-- Exercise --
Among the entries that follow, find every line with the word "אחוזות" and copy it.

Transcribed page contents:
○ ○ ○

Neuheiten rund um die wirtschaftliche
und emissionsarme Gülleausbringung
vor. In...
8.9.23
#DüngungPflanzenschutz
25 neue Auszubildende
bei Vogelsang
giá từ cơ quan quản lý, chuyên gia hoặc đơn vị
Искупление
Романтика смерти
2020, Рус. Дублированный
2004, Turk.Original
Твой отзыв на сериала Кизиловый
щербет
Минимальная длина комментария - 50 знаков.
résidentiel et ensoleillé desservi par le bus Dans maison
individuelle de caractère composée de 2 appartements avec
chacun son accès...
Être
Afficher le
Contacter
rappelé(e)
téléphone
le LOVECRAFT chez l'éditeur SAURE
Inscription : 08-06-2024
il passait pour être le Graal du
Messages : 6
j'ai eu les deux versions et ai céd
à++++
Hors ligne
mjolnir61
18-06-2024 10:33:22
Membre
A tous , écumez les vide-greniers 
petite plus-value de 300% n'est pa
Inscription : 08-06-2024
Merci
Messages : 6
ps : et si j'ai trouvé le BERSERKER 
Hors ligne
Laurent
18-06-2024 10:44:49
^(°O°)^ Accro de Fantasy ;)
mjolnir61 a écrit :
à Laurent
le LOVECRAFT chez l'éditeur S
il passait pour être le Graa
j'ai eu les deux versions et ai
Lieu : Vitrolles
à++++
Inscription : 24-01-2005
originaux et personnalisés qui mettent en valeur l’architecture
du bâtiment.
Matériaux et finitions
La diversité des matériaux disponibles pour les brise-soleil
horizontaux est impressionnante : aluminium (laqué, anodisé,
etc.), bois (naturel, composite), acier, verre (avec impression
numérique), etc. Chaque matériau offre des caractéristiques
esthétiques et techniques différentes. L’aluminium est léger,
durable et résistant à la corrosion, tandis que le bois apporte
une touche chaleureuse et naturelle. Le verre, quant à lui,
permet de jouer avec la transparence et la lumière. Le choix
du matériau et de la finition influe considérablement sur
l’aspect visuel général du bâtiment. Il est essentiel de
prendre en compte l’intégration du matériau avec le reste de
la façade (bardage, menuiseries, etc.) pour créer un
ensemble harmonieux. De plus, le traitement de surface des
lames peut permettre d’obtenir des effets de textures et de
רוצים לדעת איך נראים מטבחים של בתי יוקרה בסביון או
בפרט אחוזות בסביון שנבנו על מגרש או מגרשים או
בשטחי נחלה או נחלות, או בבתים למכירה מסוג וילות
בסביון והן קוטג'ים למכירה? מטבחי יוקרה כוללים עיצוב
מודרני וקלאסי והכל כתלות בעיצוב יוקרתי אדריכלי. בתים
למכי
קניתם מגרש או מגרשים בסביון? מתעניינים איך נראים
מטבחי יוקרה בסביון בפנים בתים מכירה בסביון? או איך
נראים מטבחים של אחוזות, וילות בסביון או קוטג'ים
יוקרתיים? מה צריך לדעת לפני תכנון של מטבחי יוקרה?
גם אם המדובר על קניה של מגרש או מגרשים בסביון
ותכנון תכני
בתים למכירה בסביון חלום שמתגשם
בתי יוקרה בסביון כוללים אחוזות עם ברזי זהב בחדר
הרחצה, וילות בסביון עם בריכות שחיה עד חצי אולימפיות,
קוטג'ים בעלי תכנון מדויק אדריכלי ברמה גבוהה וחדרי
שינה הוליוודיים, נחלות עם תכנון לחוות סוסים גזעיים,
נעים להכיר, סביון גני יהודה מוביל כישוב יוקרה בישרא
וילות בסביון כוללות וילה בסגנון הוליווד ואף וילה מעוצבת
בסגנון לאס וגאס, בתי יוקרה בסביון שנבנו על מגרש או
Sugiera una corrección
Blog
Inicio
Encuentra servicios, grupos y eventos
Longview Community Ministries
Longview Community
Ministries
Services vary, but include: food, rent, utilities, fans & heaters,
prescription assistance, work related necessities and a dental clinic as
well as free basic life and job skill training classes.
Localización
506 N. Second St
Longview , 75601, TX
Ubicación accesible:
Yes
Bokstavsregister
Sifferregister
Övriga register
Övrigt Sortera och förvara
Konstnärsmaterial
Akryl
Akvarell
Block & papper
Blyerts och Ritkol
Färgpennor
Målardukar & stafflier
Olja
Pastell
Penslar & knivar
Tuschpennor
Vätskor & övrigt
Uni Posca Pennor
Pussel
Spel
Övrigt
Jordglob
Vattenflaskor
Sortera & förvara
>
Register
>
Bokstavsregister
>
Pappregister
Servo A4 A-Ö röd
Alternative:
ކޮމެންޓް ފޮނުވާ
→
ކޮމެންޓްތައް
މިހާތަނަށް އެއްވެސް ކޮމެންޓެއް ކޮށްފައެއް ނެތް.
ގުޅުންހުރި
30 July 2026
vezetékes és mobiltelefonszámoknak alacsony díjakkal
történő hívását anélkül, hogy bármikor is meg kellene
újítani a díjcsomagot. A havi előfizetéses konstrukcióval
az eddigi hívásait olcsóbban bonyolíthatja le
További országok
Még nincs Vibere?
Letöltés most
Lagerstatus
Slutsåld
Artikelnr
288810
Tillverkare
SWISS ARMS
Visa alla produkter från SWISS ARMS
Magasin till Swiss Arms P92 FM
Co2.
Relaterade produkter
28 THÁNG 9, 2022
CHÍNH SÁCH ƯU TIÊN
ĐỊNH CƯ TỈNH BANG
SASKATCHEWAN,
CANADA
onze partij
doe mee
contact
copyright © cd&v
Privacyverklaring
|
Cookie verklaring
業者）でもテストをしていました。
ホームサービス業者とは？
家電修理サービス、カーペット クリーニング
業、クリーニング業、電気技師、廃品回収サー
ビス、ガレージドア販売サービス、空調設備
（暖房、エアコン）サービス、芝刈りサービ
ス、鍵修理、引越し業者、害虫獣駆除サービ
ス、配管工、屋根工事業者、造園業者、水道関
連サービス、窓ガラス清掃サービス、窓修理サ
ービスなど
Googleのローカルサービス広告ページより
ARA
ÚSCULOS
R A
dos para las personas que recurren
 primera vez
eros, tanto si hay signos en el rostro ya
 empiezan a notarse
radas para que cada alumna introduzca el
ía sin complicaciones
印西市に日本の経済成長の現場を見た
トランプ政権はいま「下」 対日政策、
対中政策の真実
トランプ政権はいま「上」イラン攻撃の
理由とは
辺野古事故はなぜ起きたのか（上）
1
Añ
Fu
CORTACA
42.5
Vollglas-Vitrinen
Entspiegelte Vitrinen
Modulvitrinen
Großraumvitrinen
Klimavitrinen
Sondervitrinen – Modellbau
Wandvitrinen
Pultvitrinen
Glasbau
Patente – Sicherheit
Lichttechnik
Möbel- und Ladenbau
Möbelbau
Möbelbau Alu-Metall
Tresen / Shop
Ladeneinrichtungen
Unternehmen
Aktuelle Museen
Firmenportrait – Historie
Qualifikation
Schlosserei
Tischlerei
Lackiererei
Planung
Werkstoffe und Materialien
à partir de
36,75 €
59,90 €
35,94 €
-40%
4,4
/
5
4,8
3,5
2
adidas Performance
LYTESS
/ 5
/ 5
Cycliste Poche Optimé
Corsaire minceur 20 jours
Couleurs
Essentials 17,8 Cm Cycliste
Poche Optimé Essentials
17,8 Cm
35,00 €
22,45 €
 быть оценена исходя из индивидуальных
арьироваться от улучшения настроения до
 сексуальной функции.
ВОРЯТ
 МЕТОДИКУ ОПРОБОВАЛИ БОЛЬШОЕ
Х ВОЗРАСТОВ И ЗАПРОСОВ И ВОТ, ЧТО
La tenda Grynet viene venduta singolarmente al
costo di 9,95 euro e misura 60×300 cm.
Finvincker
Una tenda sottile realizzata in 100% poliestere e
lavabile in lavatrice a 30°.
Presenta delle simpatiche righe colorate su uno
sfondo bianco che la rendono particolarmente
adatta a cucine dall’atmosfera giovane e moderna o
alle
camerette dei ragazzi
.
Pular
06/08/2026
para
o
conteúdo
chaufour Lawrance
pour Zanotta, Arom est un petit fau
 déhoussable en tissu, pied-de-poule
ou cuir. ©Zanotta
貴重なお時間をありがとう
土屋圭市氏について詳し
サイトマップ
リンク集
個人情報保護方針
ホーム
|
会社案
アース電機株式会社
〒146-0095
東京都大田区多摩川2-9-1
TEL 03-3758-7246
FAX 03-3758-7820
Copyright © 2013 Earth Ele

○ ○ ○

-- Response below --
בפרט אחוזות בסביון שנבנו על מגרש או מגרשים או
נראים מטבחים של אחוזות, וילות בסביון או קוטג'ים
בתי יוקרה בסביון כוללים אחוזות עם ברזי זהב בחדר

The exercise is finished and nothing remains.